Jules Verne

Pendant le reste de la journée, le docteur attendit vainement un changement dans l'atmosphère. La température s'éleva et, sans les ombrages de l'oasis, elle eut été insoutenable. Le thermomètre marqua au soleil cent quarante-neuf degrés [50]. Une véritable pluie de feu traversait l'air. Ce fut la plus haute chaleur qui eut encore été observée.

Joe disposa comme la veille le bivouac du soir, et, pendant les quarts du docteur et de Kennedy, il ne se produisit aucun incident nouveau.

Mais, vers trois heures du matin, Joe veillant, la température s'abaissa subitement, le ciel se couvrit de nuages, et l'obscurité augmenta.

« Alerte! s'écria Joe en réveillant ses deux compagnons! alerte! voici le vent.

--Enfin! dit le docteur en considérant le ciel, c'est une tempête! Au Victoria! au Victoria! »

Il était temps d'y arriver. Le Victoria se courbait sous l'effort de l'ouragan et entraînait la nacelle qui rayait le sable. Si, par hasard, une partie du lest eut été précipitée à terre, le ballon serait parti, et tout espoir de le retrouver eut été à jamais perdu.

Mais le rapide Joe courut à toutes jambes et arrêta la nacelle, tandis que l'aérostat se couchait sur le sable au risque de se déchirer. Le docteur prit sa place habituelle, alluma son chalumeau, et jeta l'excès de poids.

Les voyageurs regardèrent une dernière fois les arbres de l'oasis qui pliaient sous la tempête, et bientôt, ramassant le vent d'est à deux cents pieds du sol, ils disparurent dans la nuit.

CHAPITRE XXIX

Symptômes de végétation.--Idée fantaisiste d'un auteur français.--Pays magnifique.--Royaume d'Adamova.--Les explorations de Speke et Burton reliées à celles de Barth.--Les monts Atlantika.--Le fleuve Benoué.--La ville d'Yola.--Le Bagélé.--Le mont Mendif.

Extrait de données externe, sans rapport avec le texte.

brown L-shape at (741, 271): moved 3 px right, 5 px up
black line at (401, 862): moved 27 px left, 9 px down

Depuis le moment de leur départ, les voyageurs marchèrent avec une grande rapidité; il leur tardait de quitter ce désert qui avait failli leur être si funeste.

Vers neuf heures un quart du matin, quelques symptômes de végétation furent entrevus, herbes flottant sur cette mer de sable, et leur annonçant, comme à Christophe Colomb, la proximité de la terre; des pousses vertes pointaient timidement entre des cailloux qui allaient eux-mêmes redevenir les rochers de cet Océan.

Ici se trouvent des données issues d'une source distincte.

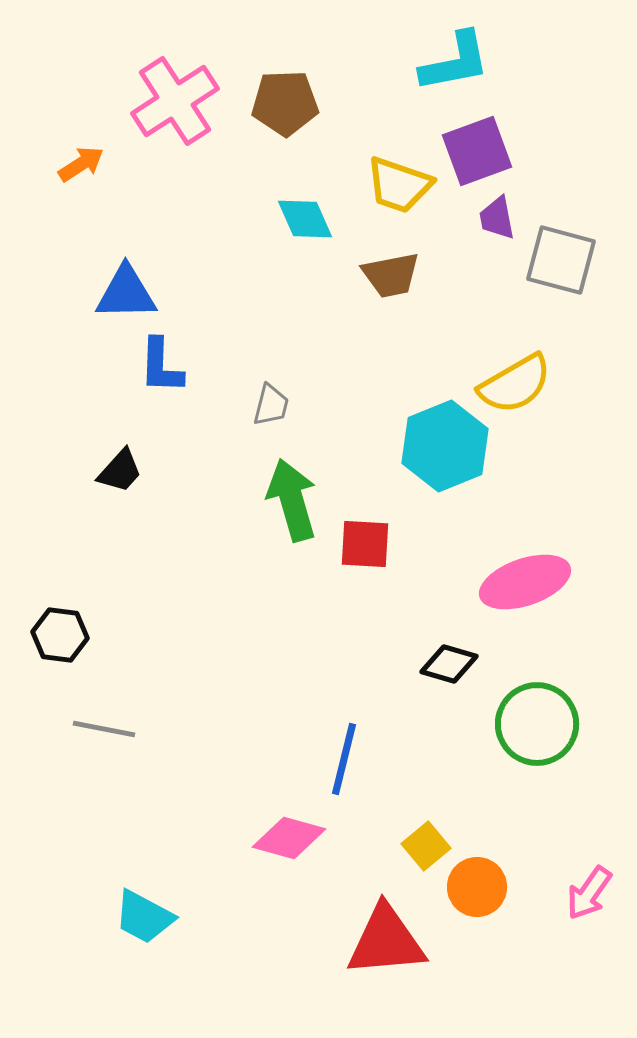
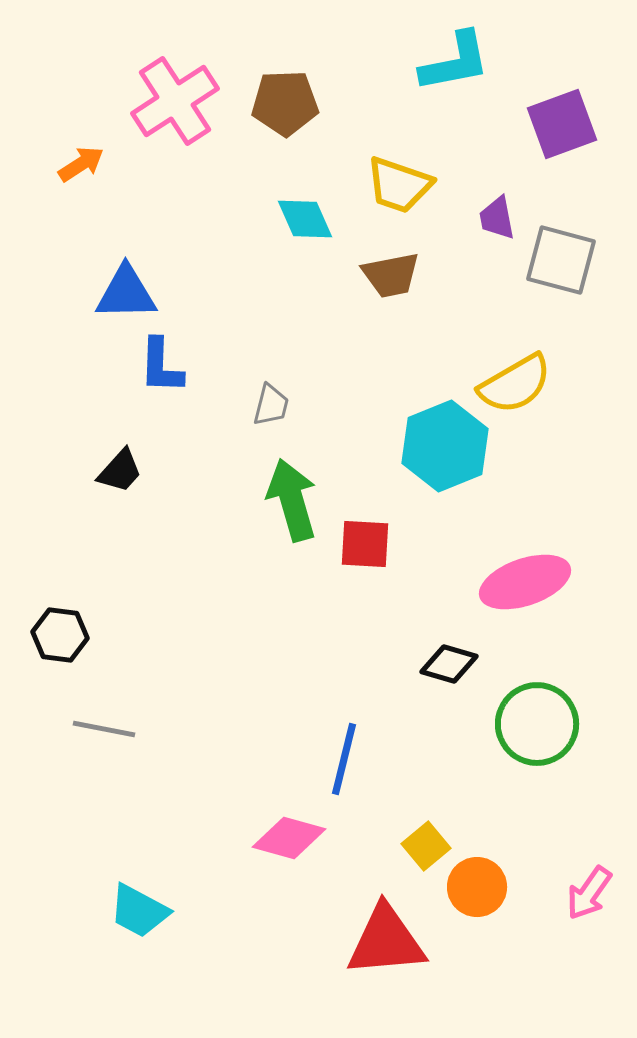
purple square: moved 85 px right, 27 px up
cyan trapezoid: moved 5 px left, 6 px up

Des collines encore peu élevées ondulaient à l'horizon; leur profil, estompé par la brume, se dessinait vaguement; la monotonie disparaissait. Le docteur saluait avec joie cette contrée nouvelle, et, comme un marin en vigie, il était sur le point de s'écrier:

« Terre! terre! »

Une heure plus tard, le continent s'étalait sous ses yeux, d'un aspect encore sauvage, mais moins plat, moins nu, quelques arbres se profilaient sur le ciel gris.

Nous sommes donc en pays civilisé? dit le chasseur.

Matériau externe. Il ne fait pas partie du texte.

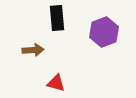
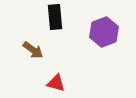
black rectangle: moved 2 px left, 1 px up
brown arrow: rotated 40 degrees clockwise
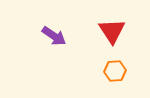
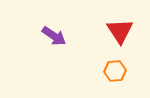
red triangle: moved 8 px right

--Civilisé? Monsieur Dick; c'est une manière de parler; on ne voit pas encore d'habitants.

--Ce ne sera pas long, répondit Fergusson, au train dont nous marchons.

--Est-ce que nous sommes toujours dans le pays des nègres, Monsieur Samuel?

--Toujours, Joe, en attendant le pays des Arabes.

--Des Arabes, Monsieur, de vrais Arabes, avec leurs chameaux?

--Non, sans chameaux; ces animaux sont rares, pour ne pas dire inconnus dans ces contrées; il faut remonter quelques degrés au nord pour les rencontrer.

--C'est fâcheux.

--Et pourquoi, Joe

--Parce que, si le vent devenait contraire, ils pourraient nous servir.

--Comment?

--Monsieur, c'est une idée qui me vient: on pourrait les atteler à la nacelle et se faire remorquer par eux. Qu'en dites-vous?

--Mon pauvre Joe, cette idée, un autre l'a eue avant toi; elle a été exploitée par un très spirituel auteur français [M. Méry] ... dans un roman, il est vrai. Des voyageurs se font traîner en ballon par des chameaux; arrive un lion qui dévore les chameaux, avale la remorque, et traîne à leur place; ainsi de suite. Tu vois que tout ceci est de la haute fantaisie, et n'a rien de commun avec notre genre de locomotion.

Joe, un peu humilié à la pensée que son idée avait déjà servi, chercha quel animal aurait pu dévorer le lion; mais il ne trouva pas et se remit à examiner le pays.